The trout that live in these environments are extremely wary and sensitive to outside movements. They have very little protection when feeding and are easily seen by raptors and other predators. They survive by being extremely vigilant in spotting intruders from the banks or from the air.
On our fly fishing trips in the Bob Marshall Wilderness, this is a common challenge. Late in the summer when water levels are lower, anglers must be especially careful. Here are a few fly fishing tips to help you navigate clear water situations.
Techniques for fishing these waters begin with a careful approach. Simply walking up to the water’s edge will send trout-shaped shadows darting for the far side. First, study the water from a distance and decide where you intend to make your first cast. Then, imagine a 20-degree angle coming from the surface of the water. Keep your head below that imaginary line as you approach. The closer to the water you get, the lower to the ground you’ll have to go.
If fishing a stream, always start on the downstream end of a run or riffle, and work your way upstream. Remember that the trout are facing upstream, intercepting insects as they arrive on the current. Positioning yourself below the trout and casting up to them gives an additional layer to your concealment.
Only approach as close as necessary in order to cast. Depending on the situation, you may be forced to crawl into position or cast from your knees several yards back from the bank. This is very true in open or grassy areas where your silhouette will stick out. Whatever you do, keep a low profile and resist any temptation to stand up and peer into the water. The trout will spot you first and they never look twice.
Keep in mind that trees or tall brush surrounding a body of water can work to your advantage. These will break up your outline and allow you to move more freely. A lake in the timber can be easy to move around, especially if it’s deep. But even with a backdrop, it’s best to keep your movements slow and limited.
Once in position, you must execute a delicate cast that won’t spook a cagey cutthroat. Around beaver ponds or open streams, where you’re most likely to be kneeling, casting can be difficult.

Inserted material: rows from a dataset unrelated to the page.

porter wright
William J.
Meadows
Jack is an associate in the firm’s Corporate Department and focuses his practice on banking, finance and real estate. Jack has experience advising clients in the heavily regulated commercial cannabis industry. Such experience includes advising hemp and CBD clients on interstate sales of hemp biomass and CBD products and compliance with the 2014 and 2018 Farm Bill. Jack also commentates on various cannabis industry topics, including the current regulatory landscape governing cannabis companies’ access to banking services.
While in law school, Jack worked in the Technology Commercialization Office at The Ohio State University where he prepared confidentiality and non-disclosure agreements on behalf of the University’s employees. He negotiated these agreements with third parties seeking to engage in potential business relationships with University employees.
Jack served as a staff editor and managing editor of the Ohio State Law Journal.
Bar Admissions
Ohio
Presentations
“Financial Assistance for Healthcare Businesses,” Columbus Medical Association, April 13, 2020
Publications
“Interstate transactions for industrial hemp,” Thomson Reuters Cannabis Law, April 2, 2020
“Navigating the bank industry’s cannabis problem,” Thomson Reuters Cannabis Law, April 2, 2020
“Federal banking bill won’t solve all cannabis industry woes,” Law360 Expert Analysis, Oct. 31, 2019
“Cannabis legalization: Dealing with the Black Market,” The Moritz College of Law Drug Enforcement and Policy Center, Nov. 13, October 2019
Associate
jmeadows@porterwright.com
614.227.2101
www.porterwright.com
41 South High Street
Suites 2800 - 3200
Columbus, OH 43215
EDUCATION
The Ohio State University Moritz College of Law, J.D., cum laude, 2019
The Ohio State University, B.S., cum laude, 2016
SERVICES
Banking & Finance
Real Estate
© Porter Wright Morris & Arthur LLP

Be sure and keep your elbow high and your forearm at 12 o’clock. This will keep your line high and help you avoid snagging grass or brush behind you.
Then on your forward cast, as you’re about to place the fly on the water, stop your casting motion abruptly and even draw back slightly instead of following through to the water’s surface. The abrupt stop in your motion and slight retraction will stop your fly in mid air. Your fly will then float the last couple of feet, straight down to the glassy surface as gently as a snowflake.
When you get a strike or hook a fish, the rules don’t change. Keep yourself low and fight the fish from the same position. Each spot can produce a number of fish as long as you don’t stand up and announce your presence to the rest. A grassy bank makes it easy to stay on your knees as you land and release the fish. You can then continue fishing the same hole from your concealed position.
Fishing these waters has the potential to be frustrating as you watch fish evacuate each hole you approach. But with a low profile and a gentle cast, every spot has the potential to produce a surprising number of trout.